修理費を誰が負担するのか、保険会社などに確認してみると

まず、車の破損についてはアパートのオーナー建物の火災保険からは支払いできないそうです。アパートの屋根が飛んで、入居者の車に被害が出ればもちろん保険が支払われますが、今回は隣の家の屋根が車を破損させて、その場所がアパートの駐車場だったという扱いにされてしまうので、隣の家に損害賠償を求めるか、自身の車両保険(自動車保険を安くしていると入っていなかったりするので要注意です)で直すしかありません。自動車保険を使えば、保険の等級が下がりますので翌年の保険料は少し上がります。

自分に責任は無かったことで車に被害が出たのですから、隣の建物の持ち主に修理費用を請求するほうがいいと皆さん考えますよね。

ところが、隣の家から必ず修理費用をもらえるわけではないのです。

大家には「工作物責任」という重い責任が。建物チェックは重要

まず、基本として民法では,土地工作物の設置保存に瑕疵がある場合,占有者や所有者が責任を負うと規定しています。

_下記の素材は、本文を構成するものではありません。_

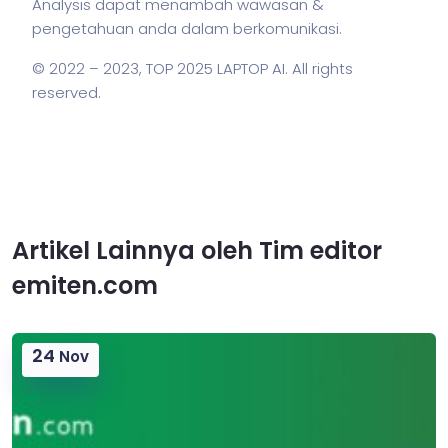
Analysis dapat menambah wawasan &
pengetahuan anda dalam berkomunikasi.
© 2022 – 2023,
TOP 2025 LAPTOP AI
. All rights
reserved.
Artikel Lainnya oleh Tim editor
emiten.com
24
Nov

「工作物責任」というもので大家さんにとっては大変重い責任です。
屋根は工作物にあたりますので、その設置状況に瑕疵があれば責任がありますということです。例えば、瓦屋根がぐらついていたり、スレートの屋根材が浮いてきているのに放置していた場合が当てはまります。
古い建物でも、瓦が固定されていない為に強風で瓦が飛んで隣家の建物の損害させて、その賠償を認められたという裁判例もあるようです。

今回はこの例に当てはまるので修理代の請求をだせそうですが、台風の時など大規模の災害では認められない場合もあります。

瑕疵というのは簡単に言えば本来備えるべき安全性を欠いていたということです。強風の程度が強くて近所中の屋根瓦が飛んでいたということなら今回の家だけ瑕疵があったということは言えなくなってしまうのです。

大雑把に言えば、周りの家の屋根は残っているのに、自分の家の屋根だけ飛んでいったような場合は責任があるといったところです。


「うちの建物は保険に入っているから大丈夫」と安心せずに小まめに建物状況のチェックを行う事も大家さんの大切な仕事です。
 
ドローンがあれば簡単にチェック出来そうですし、私も購入しようかと考え中です。